--- Information provided Enclosed Below ---
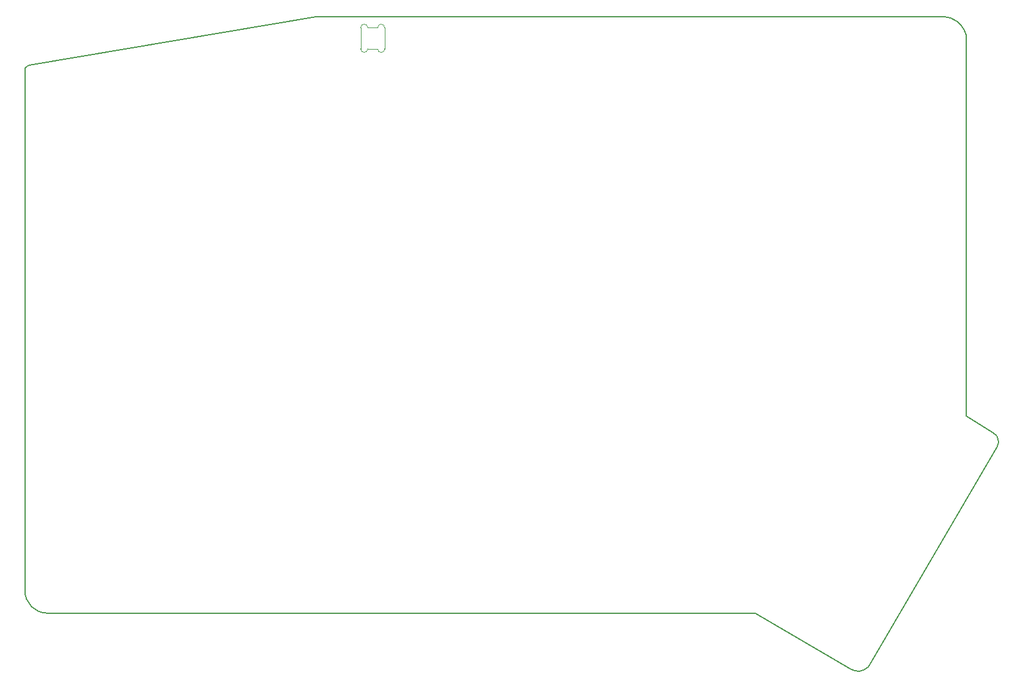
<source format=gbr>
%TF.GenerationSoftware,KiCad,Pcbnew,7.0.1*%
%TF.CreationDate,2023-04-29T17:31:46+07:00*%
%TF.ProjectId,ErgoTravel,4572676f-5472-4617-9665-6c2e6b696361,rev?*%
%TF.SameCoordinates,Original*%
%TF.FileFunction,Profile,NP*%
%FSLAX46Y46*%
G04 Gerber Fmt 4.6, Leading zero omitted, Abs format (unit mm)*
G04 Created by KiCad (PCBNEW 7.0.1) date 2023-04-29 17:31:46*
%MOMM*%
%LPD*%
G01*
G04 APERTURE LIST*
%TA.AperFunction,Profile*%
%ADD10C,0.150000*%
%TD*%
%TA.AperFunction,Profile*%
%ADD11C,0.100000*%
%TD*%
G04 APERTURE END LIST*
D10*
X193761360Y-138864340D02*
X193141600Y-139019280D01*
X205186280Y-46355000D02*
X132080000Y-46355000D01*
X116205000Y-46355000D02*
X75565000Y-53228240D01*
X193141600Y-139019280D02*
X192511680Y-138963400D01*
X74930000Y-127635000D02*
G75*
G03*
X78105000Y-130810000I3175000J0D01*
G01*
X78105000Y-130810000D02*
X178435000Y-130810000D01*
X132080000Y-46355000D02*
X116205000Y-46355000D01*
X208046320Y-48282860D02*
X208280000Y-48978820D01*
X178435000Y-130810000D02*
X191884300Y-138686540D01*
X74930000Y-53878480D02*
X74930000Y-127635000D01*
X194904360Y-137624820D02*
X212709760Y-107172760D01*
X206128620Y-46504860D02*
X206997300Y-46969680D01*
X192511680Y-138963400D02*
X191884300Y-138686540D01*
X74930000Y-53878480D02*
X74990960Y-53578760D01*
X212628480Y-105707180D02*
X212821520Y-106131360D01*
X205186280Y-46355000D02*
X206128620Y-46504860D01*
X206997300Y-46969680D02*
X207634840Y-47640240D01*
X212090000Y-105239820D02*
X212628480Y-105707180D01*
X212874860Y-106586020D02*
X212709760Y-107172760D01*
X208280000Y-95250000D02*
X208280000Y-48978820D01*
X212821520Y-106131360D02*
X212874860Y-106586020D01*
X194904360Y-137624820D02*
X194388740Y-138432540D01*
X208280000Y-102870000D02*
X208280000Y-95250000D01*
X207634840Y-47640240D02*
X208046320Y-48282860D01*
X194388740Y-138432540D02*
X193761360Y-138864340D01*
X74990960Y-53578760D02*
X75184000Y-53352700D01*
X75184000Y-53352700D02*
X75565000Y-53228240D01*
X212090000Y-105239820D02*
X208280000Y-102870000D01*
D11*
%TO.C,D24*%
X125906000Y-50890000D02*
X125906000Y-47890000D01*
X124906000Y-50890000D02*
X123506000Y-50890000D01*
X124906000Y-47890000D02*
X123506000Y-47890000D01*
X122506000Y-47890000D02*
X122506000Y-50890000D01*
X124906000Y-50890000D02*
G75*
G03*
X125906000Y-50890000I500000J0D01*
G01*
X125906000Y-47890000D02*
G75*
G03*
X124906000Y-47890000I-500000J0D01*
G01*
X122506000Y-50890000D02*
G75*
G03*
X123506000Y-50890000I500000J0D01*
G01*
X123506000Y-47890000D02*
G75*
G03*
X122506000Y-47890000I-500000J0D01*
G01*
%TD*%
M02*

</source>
--- End of Enclosed Information provided ---
--- Information provided Enclosed Below ---
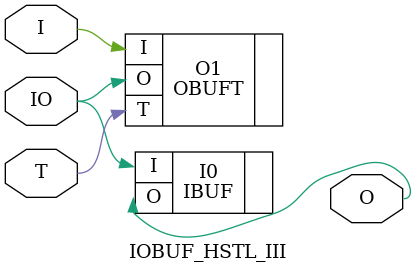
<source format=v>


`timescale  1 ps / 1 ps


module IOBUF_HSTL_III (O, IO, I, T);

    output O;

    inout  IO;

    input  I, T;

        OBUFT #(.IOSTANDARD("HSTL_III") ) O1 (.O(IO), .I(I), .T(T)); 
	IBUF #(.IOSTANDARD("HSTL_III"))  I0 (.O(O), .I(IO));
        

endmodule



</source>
--- End of Enclosed Information provided ---
Instruction:
In the entries above, find each line with the word "APERTURE" and copy it.

Solved exercise:
G04 APERTURE LIST*
G04 APERTURE END LIST*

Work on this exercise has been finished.